━━ THE RECORDS ━━
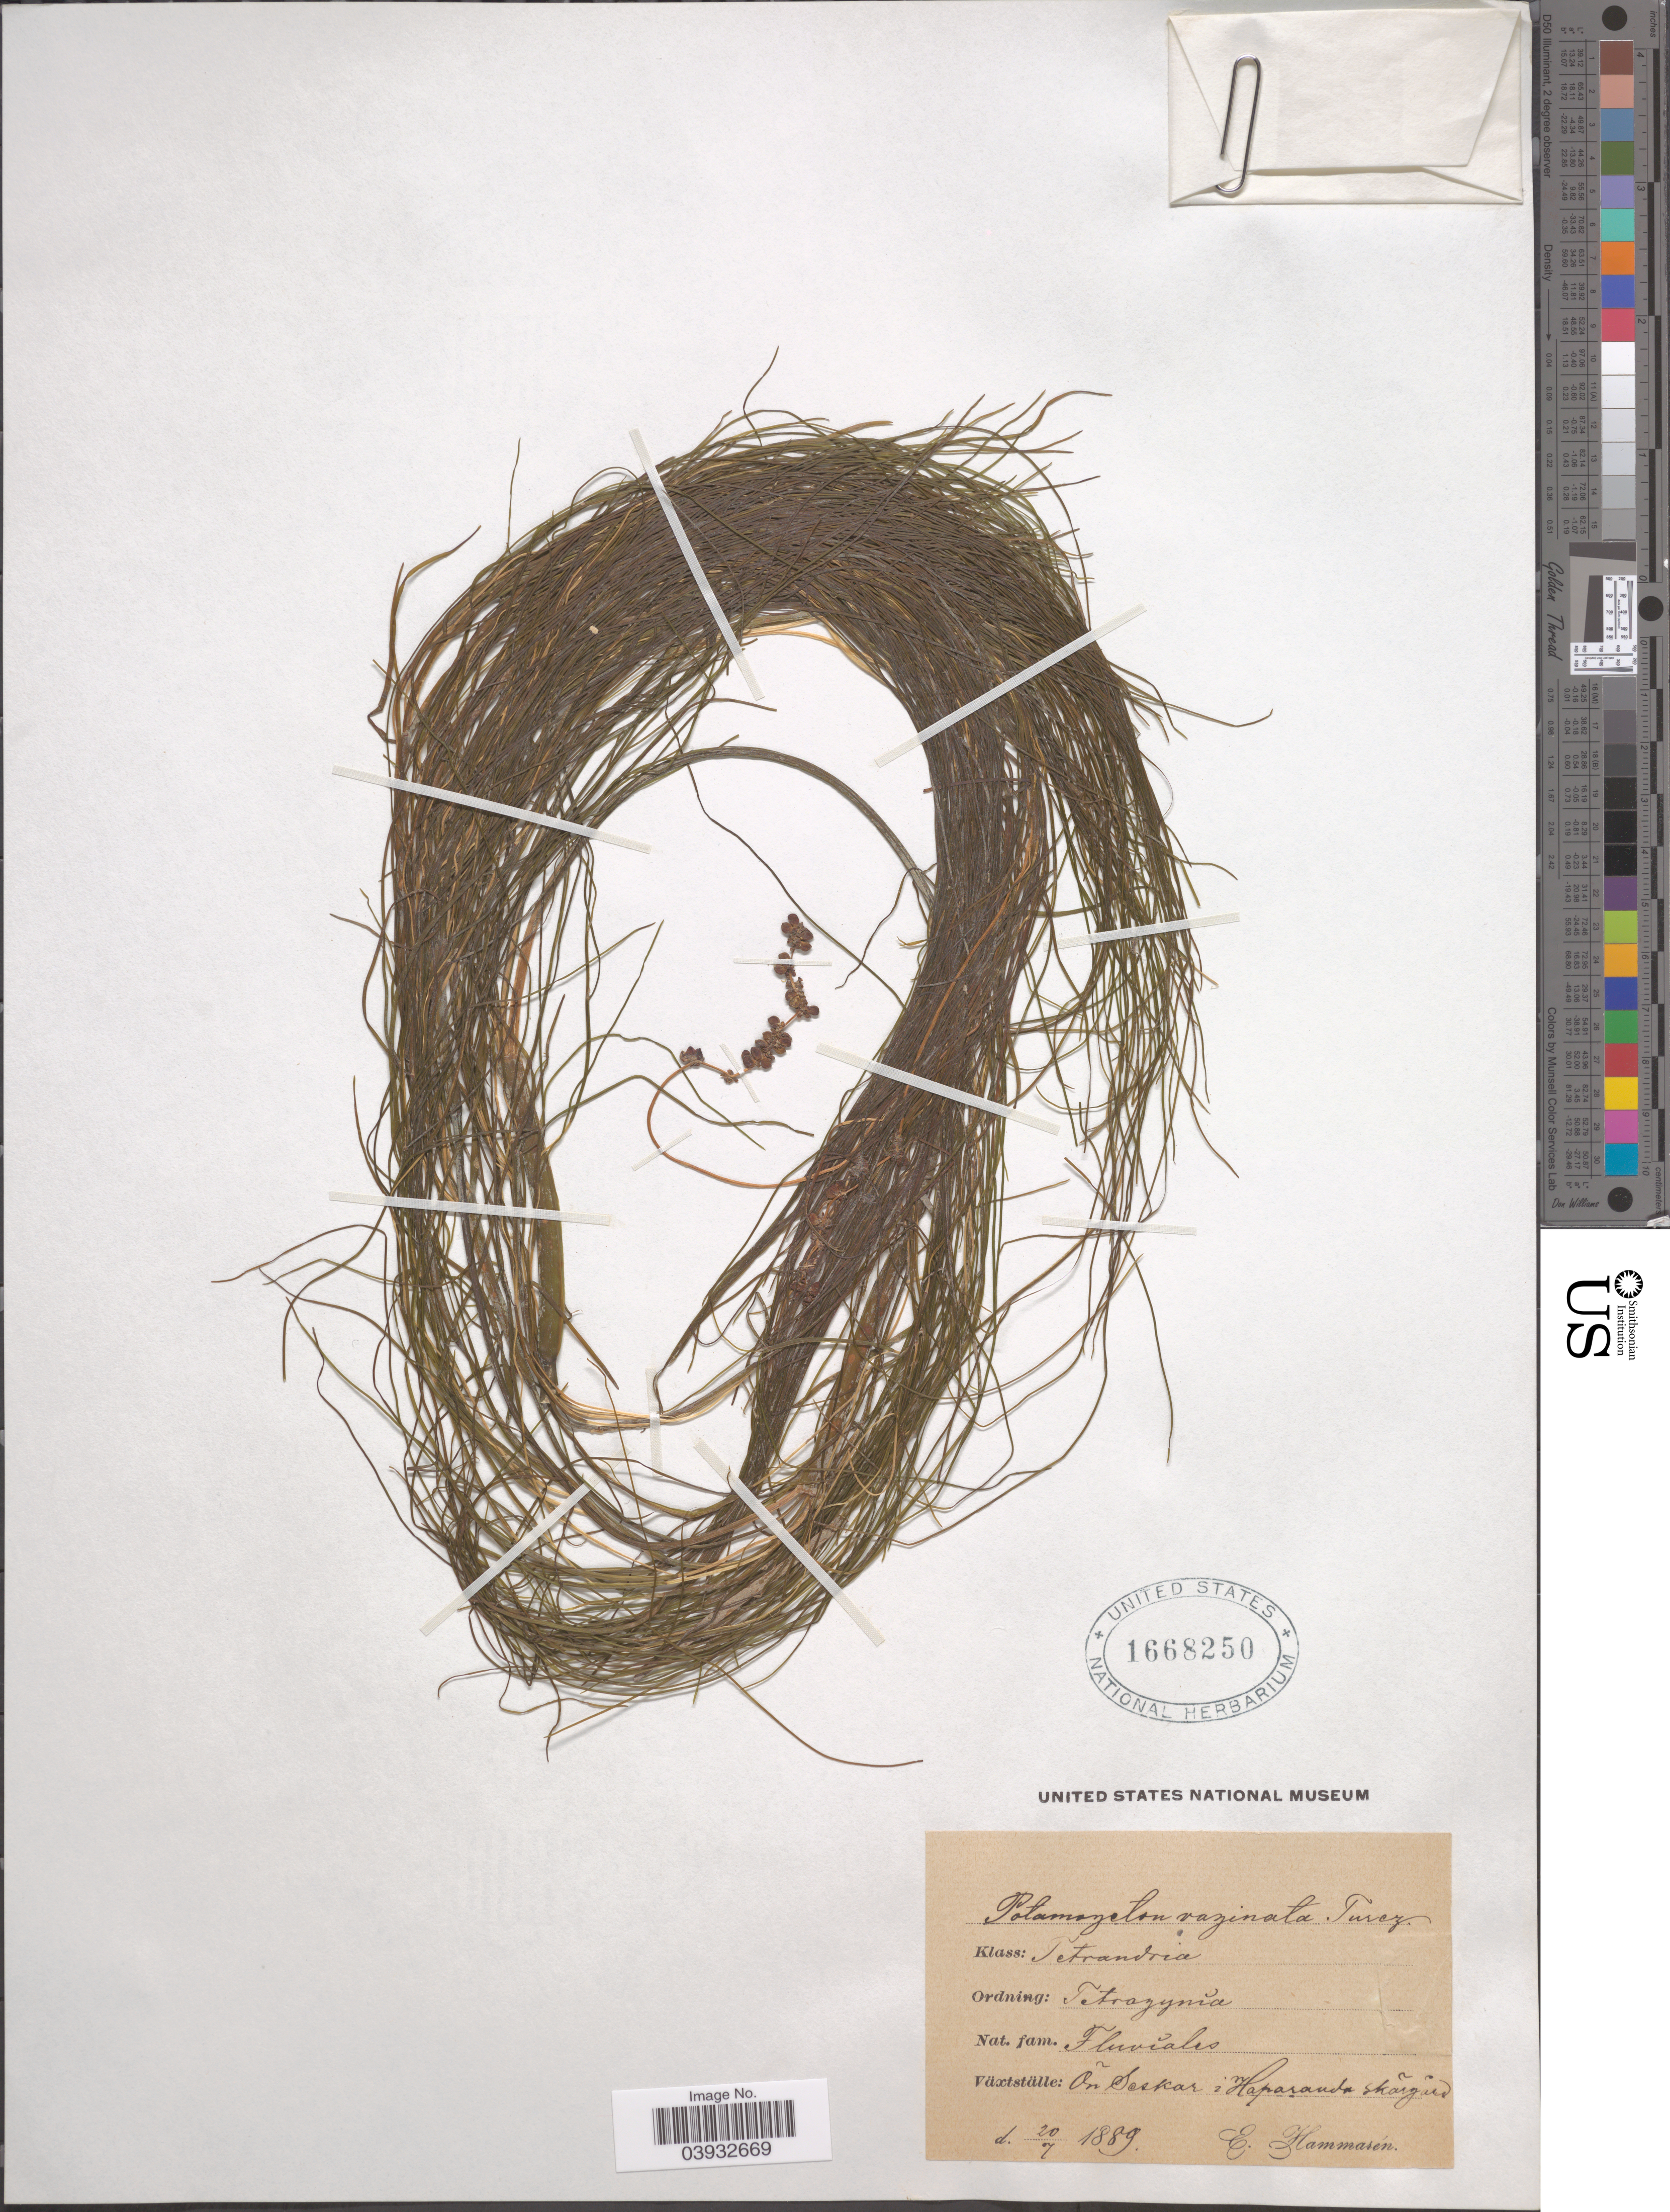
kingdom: Plantae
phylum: Tracheophyta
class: Liliopsida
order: Alismatales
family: Potamogetonaceae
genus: Potamogeton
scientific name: Potamogeton vaginatus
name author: Turcz.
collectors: E. Hammarén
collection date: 1889-07-20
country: Sweden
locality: On Saskar i Haparanda Skãrgãr.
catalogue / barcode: US 1668250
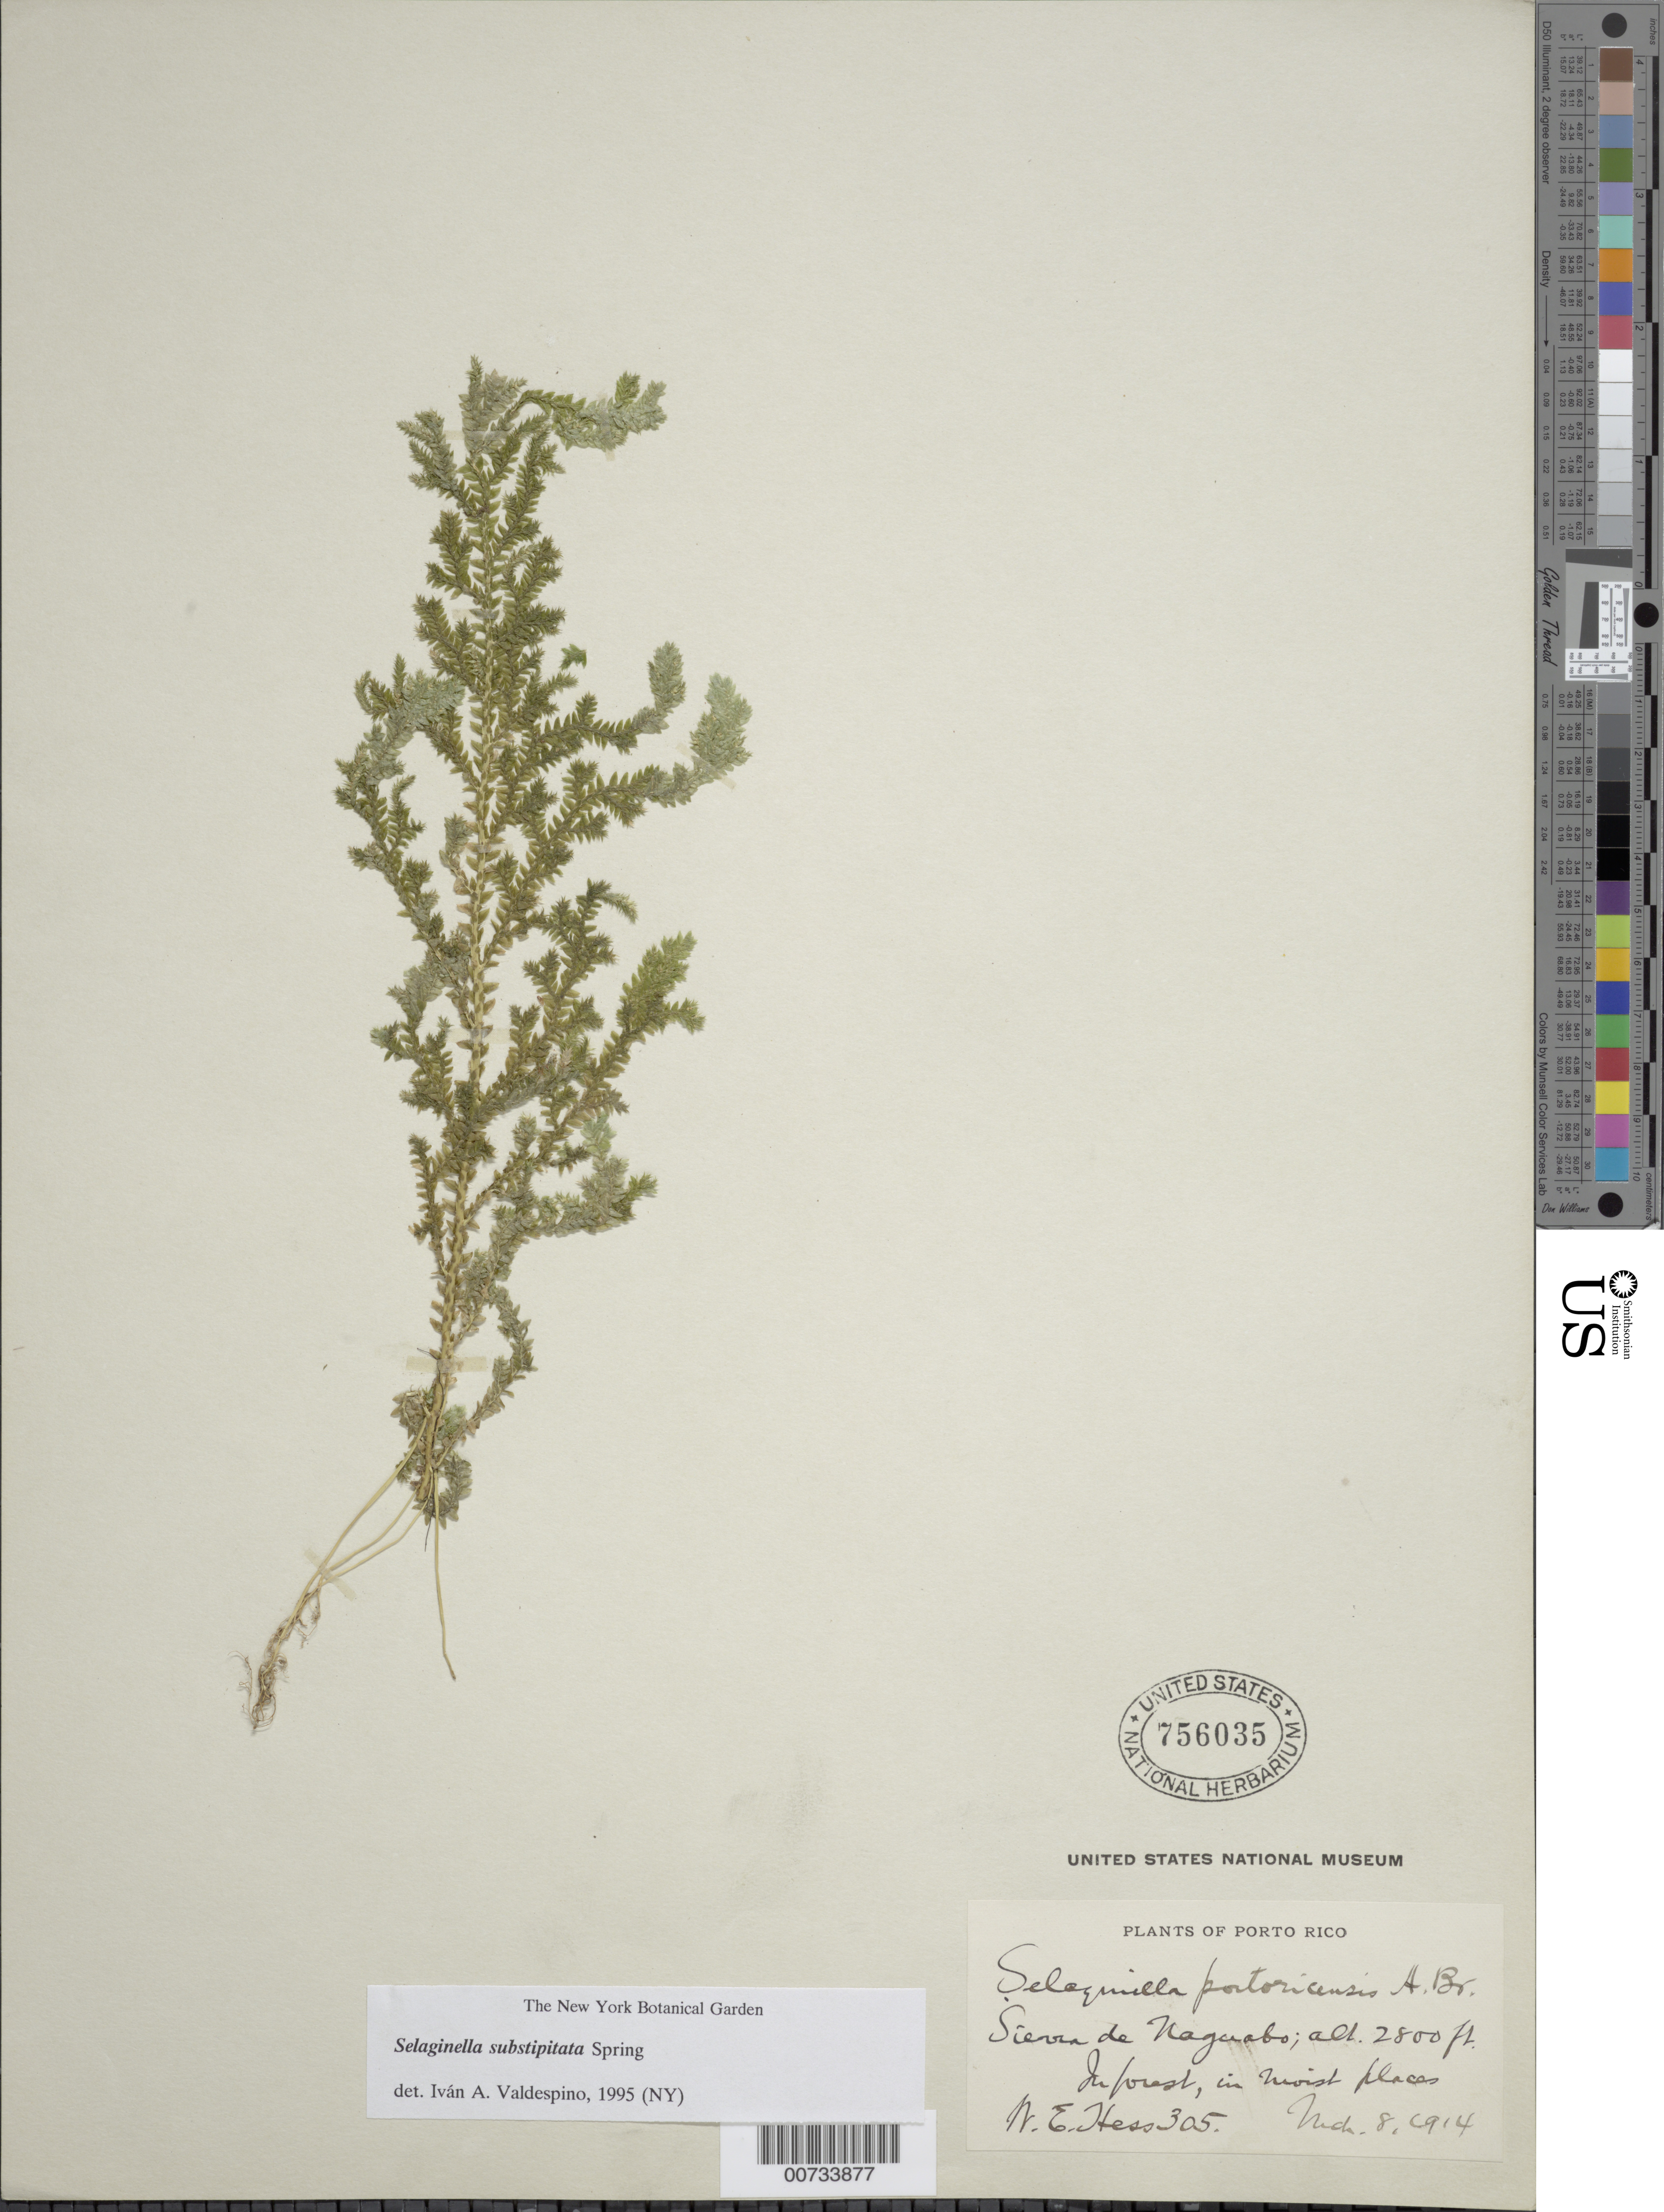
━━━
Please update the material by changing "locality" to "site" and reproduce it with everything else unchanged, omitting the pictures.

kingdom: Plantae
phylum: Tracheophyta
class: Liliopsida
order: Alismatales
family: Potamogetonaceae
genus: Potamogeton
scientific name: Potamogeton vaginatus
name author: Turcz.
collectors: E. Hammarén
collection date: 1889-07-20
country: Sweden
site: On Saskar i Haparanda Skãrgãr.
catalogue / barcode: US 1668250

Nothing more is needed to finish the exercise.